:: What is required ::
From the records below, transcribe exactly the lines that begin at the line with "CentOS-3.9 running linux-2.4" and end at the line with "attributes and features.", both included.

· · · ·

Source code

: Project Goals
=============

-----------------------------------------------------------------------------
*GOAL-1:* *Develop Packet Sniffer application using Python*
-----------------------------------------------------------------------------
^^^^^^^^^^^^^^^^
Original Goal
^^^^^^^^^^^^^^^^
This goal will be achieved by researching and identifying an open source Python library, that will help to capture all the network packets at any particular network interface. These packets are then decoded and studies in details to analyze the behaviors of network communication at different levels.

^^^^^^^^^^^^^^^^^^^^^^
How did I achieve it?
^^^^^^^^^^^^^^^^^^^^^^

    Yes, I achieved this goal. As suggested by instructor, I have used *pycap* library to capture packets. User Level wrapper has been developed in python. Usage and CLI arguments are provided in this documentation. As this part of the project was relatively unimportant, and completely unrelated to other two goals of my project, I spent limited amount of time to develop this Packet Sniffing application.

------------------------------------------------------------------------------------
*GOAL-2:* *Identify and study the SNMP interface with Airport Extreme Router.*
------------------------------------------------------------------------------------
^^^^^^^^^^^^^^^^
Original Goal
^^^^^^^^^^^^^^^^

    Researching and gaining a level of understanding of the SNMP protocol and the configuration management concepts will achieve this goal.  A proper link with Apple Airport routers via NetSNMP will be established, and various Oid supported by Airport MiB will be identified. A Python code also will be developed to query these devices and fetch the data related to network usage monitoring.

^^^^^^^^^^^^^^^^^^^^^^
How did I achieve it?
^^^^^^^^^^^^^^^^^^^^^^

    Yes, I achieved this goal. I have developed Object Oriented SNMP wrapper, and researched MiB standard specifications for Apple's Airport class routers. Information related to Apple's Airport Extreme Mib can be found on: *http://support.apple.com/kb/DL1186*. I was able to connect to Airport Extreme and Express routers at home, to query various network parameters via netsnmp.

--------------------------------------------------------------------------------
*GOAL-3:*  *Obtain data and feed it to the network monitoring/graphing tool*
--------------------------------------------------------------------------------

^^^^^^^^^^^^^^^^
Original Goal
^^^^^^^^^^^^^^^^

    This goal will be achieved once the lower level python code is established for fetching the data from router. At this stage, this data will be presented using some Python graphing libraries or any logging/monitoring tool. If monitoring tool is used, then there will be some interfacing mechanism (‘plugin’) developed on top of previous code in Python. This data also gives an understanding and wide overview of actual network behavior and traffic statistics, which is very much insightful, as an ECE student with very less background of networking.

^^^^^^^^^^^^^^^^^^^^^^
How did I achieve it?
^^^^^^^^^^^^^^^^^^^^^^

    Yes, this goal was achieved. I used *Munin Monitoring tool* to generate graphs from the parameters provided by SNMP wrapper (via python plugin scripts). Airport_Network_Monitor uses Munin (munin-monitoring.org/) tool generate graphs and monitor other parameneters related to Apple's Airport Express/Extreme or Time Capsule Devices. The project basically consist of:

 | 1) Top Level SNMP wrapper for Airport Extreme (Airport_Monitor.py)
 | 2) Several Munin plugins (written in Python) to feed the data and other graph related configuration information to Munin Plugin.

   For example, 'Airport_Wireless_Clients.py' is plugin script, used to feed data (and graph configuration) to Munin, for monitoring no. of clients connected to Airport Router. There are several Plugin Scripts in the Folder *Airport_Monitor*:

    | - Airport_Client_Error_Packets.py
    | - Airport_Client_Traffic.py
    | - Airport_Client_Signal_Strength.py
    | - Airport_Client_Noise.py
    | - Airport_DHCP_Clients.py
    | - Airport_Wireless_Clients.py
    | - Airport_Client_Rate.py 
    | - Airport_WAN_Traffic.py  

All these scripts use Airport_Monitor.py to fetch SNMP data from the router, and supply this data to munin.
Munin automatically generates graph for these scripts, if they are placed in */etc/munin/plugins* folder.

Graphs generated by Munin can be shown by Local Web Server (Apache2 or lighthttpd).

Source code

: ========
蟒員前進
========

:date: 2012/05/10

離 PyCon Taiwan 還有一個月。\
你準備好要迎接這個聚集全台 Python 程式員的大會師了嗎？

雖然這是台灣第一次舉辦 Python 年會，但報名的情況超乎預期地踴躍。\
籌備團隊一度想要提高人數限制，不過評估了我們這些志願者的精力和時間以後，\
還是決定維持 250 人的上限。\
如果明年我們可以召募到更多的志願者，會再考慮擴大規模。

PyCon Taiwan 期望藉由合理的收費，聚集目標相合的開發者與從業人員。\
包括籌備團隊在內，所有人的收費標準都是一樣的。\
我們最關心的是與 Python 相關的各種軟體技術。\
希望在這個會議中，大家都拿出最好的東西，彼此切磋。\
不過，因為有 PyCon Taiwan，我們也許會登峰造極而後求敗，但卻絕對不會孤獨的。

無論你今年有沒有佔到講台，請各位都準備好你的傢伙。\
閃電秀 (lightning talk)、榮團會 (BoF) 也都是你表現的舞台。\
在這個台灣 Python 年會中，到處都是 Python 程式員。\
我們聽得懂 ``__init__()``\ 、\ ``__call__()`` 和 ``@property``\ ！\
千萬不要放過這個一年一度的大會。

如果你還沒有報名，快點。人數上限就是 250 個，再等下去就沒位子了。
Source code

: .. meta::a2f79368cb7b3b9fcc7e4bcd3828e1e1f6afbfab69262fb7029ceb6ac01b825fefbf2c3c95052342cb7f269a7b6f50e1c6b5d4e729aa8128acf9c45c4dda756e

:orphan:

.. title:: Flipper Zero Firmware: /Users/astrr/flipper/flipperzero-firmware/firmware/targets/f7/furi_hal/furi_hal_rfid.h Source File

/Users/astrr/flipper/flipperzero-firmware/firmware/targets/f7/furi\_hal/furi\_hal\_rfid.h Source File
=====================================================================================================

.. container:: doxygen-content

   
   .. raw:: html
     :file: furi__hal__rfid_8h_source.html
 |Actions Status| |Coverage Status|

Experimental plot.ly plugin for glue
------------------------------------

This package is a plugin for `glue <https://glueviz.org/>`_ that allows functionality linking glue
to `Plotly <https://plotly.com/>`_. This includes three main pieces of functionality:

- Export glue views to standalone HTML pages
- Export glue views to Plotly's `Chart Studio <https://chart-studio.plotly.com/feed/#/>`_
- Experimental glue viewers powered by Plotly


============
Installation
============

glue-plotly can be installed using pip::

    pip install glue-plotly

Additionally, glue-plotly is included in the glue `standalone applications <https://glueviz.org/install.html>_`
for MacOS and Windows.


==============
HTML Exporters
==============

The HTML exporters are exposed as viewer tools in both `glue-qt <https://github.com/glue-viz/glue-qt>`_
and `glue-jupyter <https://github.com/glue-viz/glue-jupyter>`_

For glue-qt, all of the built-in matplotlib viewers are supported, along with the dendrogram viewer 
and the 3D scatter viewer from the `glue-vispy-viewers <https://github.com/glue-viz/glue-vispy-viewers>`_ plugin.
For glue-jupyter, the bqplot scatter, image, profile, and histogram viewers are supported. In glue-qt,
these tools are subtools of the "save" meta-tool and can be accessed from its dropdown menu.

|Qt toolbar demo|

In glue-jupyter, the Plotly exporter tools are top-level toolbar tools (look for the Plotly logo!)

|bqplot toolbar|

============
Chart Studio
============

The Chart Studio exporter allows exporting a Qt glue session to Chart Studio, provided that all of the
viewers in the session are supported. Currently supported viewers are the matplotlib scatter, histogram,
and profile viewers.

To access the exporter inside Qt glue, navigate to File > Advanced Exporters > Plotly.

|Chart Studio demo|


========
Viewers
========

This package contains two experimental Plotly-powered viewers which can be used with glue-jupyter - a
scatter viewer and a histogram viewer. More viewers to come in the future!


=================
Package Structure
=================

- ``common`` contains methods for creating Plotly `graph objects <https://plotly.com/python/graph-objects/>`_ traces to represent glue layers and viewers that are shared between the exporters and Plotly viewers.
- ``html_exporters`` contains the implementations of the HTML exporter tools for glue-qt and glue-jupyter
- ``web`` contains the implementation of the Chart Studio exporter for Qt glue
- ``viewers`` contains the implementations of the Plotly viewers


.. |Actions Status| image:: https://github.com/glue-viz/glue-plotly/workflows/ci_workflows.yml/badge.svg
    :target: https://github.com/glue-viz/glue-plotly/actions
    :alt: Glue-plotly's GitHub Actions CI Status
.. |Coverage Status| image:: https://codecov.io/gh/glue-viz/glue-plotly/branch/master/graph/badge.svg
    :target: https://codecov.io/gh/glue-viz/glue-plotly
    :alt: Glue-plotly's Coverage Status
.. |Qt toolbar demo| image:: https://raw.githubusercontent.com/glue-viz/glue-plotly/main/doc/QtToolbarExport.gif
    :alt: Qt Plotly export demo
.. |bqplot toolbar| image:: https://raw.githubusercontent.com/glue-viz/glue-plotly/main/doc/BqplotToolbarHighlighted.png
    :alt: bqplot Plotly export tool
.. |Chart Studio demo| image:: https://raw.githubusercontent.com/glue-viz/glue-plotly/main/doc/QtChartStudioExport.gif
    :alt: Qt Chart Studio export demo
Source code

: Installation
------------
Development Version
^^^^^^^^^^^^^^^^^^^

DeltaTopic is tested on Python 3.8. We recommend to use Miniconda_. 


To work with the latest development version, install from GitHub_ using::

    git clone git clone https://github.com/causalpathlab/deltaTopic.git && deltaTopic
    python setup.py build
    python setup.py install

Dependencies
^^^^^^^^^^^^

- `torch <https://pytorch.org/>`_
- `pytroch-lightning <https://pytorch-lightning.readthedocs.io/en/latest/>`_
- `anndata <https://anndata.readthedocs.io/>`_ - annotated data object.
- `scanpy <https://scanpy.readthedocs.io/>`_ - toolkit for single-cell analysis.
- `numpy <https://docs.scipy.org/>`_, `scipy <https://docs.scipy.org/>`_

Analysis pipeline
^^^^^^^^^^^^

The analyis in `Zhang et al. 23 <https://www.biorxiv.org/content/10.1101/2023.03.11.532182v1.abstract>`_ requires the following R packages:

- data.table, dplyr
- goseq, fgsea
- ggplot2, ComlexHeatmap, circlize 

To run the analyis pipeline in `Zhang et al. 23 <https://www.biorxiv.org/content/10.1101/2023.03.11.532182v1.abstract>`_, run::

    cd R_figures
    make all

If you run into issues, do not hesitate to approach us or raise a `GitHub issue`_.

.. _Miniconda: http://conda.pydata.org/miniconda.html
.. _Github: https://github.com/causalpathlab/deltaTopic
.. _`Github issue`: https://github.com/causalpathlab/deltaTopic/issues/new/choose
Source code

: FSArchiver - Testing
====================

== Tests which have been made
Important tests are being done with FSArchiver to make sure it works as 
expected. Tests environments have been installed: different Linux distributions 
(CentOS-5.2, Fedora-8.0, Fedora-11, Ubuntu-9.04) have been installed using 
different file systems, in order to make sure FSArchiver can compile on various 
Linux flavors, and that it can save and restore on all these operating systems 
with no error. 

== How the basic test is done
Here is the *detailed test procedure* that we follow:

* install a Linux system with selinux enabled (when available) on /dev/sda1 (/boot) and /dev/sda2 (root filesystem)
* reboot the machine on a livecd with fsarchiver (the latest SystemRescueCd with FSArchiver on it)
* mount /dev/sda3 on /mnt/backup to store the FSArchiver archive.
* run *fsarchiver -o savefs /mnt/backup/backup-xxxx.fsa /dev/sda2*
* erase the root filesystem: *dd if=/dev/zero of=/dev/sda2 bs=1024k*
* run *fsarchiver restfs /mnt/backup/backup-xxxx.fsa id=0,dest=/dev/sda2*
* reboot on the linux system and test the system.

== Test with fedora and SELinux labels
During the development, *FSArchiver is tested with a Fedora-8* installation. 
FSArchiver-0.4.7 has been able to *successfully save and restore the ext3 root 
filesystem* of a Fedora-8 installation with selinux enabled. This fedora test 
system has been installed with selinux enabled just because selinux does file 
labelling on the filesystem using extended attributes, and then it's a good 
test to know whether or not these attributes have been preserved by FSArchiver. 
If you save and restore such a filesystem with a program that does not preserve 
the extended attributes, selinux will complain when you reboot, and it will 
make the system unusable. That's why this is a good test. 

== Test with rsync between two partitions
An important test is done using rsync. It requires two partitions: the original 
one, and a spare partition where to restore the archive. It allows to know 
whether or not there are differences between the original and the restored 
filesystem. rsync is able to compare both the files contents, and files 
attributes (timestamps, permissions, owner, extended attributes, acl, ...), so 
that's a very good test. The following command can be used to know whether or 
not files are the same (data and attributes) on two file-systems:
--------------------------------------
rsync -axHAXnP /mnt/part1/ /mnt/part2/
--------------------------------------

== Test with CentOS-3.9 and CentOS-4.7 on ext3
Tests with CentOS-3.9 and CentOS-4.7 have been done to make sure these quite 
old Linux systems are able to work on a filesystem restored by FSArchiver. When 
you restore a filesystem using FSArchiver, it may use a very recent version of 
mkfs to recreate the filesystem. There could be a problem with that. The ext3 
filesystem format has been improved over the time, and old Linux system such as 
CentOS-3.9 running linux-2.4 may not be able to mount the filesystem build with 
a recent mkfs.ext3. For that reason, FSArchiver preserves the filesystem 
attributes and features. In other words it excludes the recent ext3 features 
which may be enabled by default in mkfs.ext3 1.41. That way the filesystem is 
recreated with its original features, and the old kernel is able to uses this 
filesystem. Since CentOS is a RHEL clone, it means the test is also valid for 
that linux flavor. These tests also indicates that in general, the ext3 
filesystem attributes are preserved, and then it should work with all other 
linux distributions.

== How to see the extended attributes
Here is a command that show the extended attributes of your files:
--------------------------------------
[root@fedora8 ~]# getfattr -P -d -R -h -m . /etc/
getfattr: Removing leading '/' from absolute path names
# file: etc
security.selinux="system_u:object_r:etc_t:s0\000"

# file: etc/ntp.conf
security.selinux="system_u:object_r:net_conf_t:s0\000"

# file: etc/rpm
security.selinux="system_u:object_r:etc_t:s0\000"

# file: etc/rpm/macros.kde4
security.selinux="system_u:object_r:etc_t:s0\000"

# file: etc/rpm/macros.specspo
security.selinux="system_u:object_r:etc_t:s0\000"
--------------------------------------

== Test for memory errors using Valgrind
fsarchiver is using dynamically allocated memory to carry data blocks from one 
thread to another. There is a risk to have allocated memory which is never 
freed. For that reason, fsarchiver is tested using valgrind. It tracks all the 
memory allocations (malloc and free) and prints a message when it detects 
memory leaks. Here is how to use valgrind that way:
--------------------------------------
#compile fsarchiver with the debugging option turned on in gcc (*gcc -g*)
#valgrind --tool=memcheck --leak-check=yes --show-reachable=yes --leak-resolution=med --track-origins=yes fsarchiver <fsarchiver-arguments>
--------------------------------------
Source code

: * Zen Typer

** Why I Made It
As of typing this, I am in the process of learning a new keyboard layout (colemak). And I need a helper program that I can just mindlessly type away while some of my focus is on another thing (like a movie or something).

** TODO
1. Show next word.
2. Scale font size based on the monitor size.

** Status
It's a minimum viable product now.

· · · ·

:: Solution to the exercise ::
CentOS-3.9 running linux-2.4 may not be able to mount the filesystem build with 
a recent mkfs.ext3. For that reason, FSArchiver preserves the filesystem 
attributes and features. In other words it excludes the recent ext3 features 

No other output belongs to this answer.